I don’t have much confidence n the premise. Where was the human control? I think most Python programmers when tasked with “now do it in brainfuck” would fail. There is not much meaningful overlap in how to express intent and solutions to problems. The ridiculous syntax is the joke.

But more importantly, I don’t have to solve any problems with languages that are elaborate practical jokes, so I’m not worried about the implications of an LLMs ability to be useful.

▲

culi 2 hours ago | parent | next [-]

The point here is to test for "genuine reasoning" or something approaching it. If a model is truly reasoning it should be competent even in a new language you just made up (provided the language itself is competently designed)

	▲	wehnsdaefflae 2 hours ago \| parent [-]
		So humans don't do "genuine reasoning"?

▲

dvt 3 hours ago | parent | prev [-]

> I don’t have to solve any problems with languages that are elaborate practical jokes

This is just being needlessly dismissive.

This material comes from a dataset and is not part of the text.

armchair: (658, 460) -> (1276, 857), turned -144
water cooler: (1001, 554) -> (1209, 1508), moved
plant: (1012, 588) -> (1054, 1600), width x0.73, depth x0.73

Esolangs are (and have been) an area of active CS research for decades. I know I'm a bit of an esolang nerd, and while some are jokes, most focus on specific paradigms (e.g. Piet is visual, bf is a Turing tarpit, etc.).

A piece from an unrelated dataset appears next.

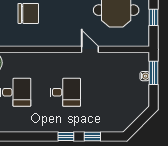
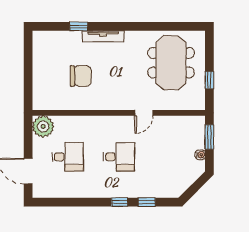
door: (90, 49) -> (144, 113), swing flipped
water cooler: (145, 76) -> (200, 155), moved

> I think most Python programmers when tasked with “now do it in brainfuck” would fail.

This is untrue. Given internet-level awareness and infinite time, virtually all developers should be able to go from Python to brainfuck (trivially, I might add.) Did you even look at the test sets? It's all pretty basic stuff (palindromes, array traversal, etc.—we aren't using pandas here). I mean, sure, it would take forever and be mega annoying, but manipulating a head and some tape is hardly difficult.